* **Work instructions**
Recast the text of every item below as a JSON list of strings, with one string per line and blank lines omitted. Leave the pictures out of your answer.
==========
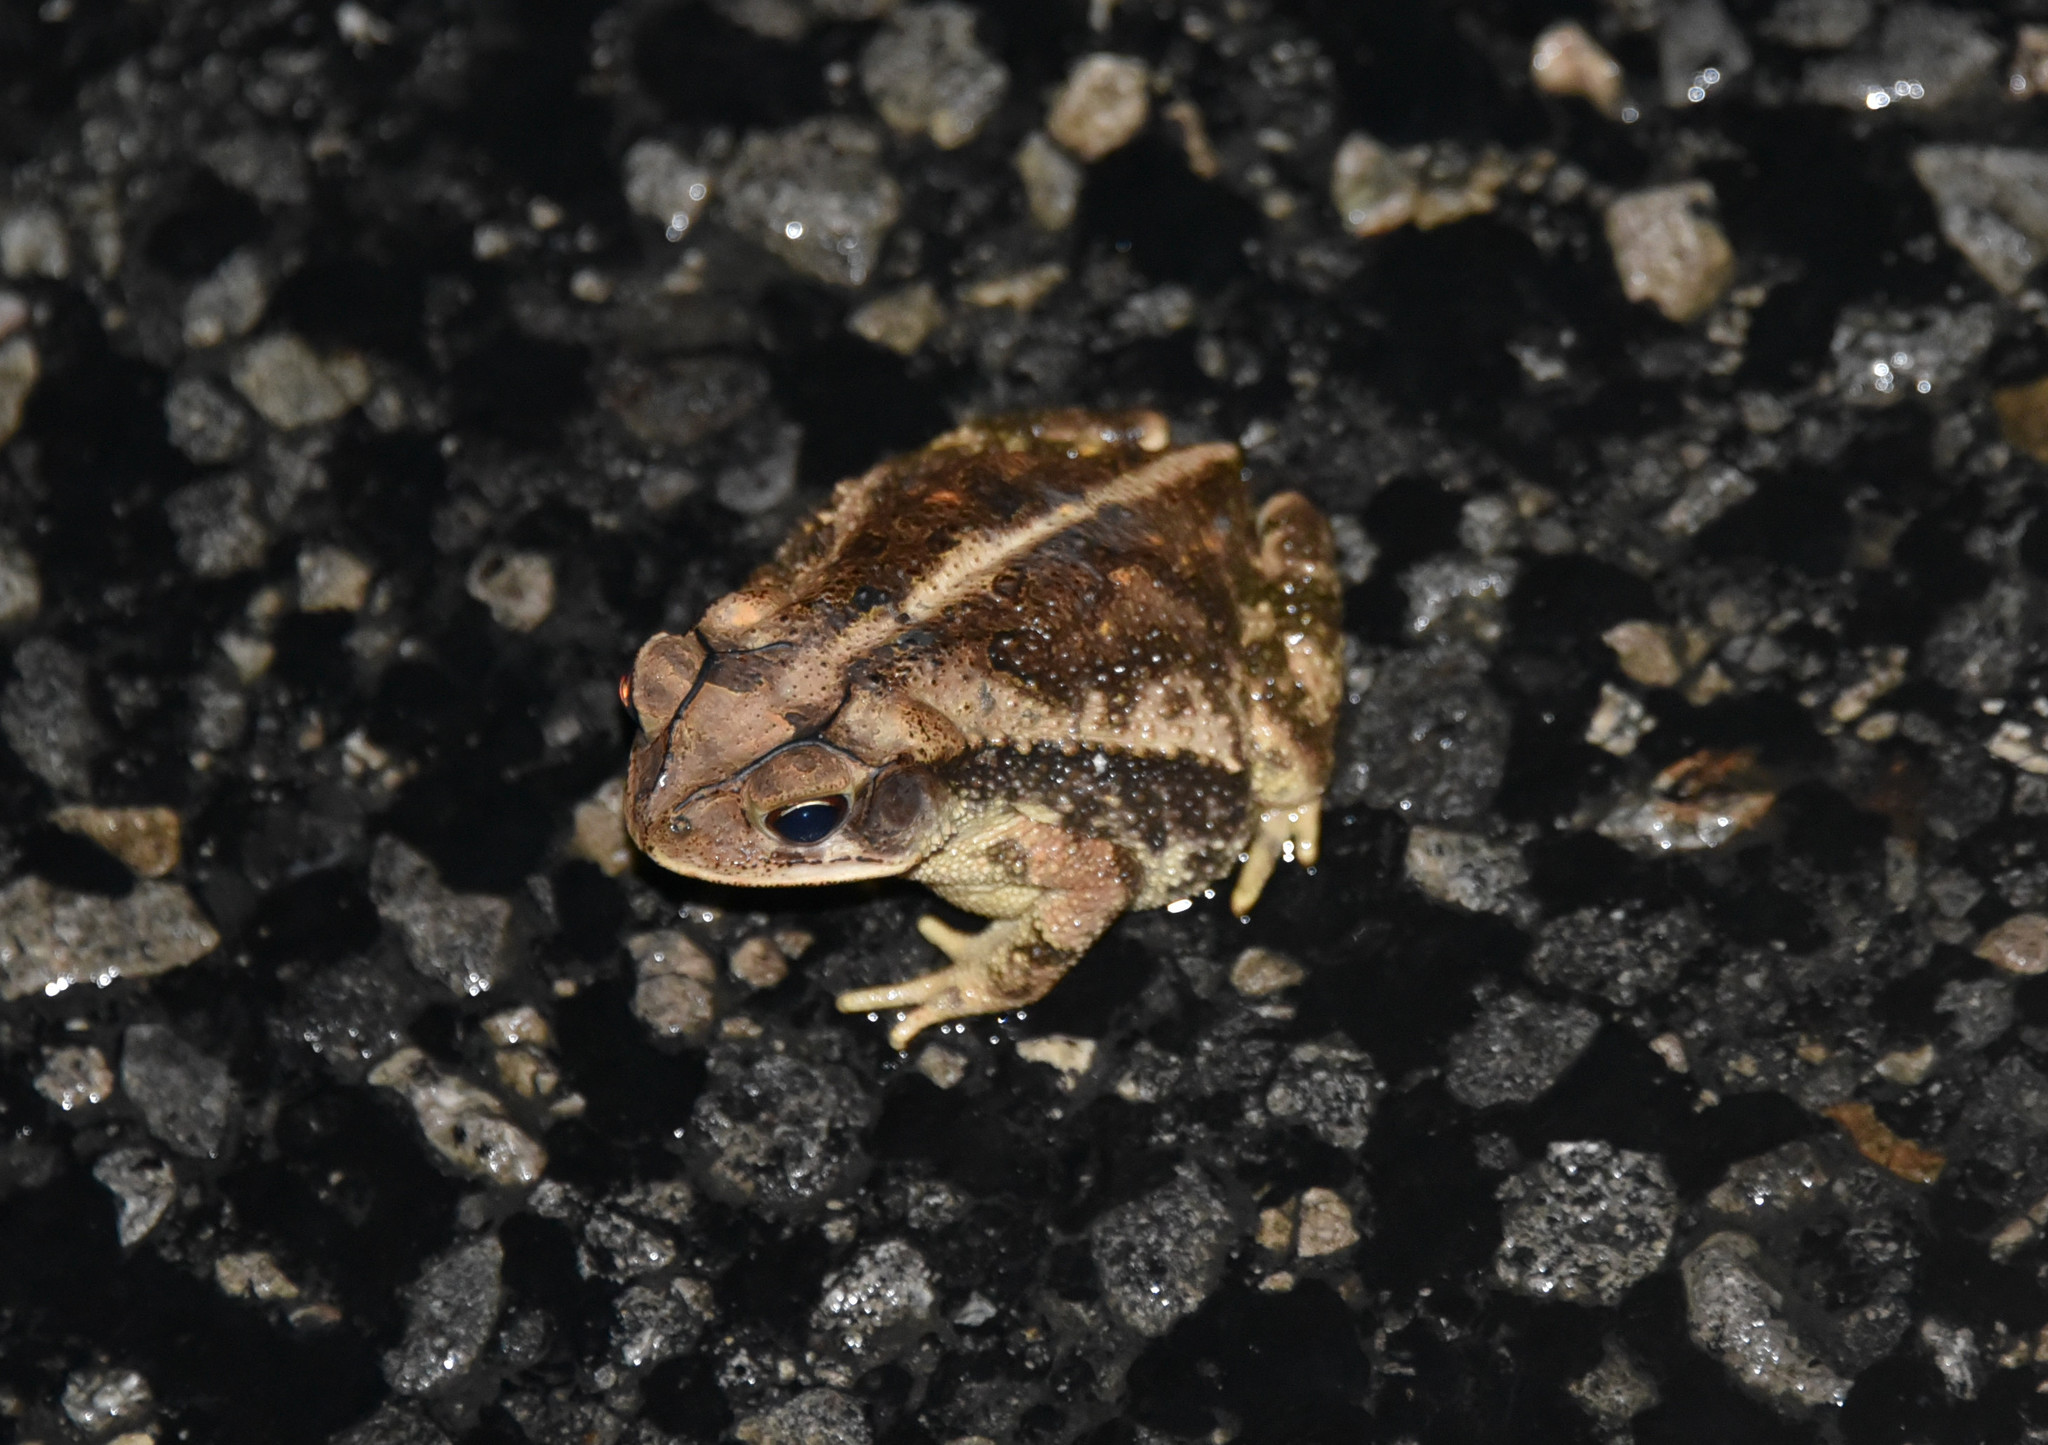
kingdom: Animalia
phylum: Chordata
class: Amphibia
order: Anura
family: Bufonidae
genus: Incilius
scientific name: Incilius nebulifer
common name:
==========
* **Solution below**
[
  "kingdom: Animalia",
  "phylum: Chordata",
  "class: Amphibia",
  "order: Anura",
  "family: Bufonidae",
  "genus: Incilius",
  "scientific name: Incilius nebulifer",
  "common name:"
]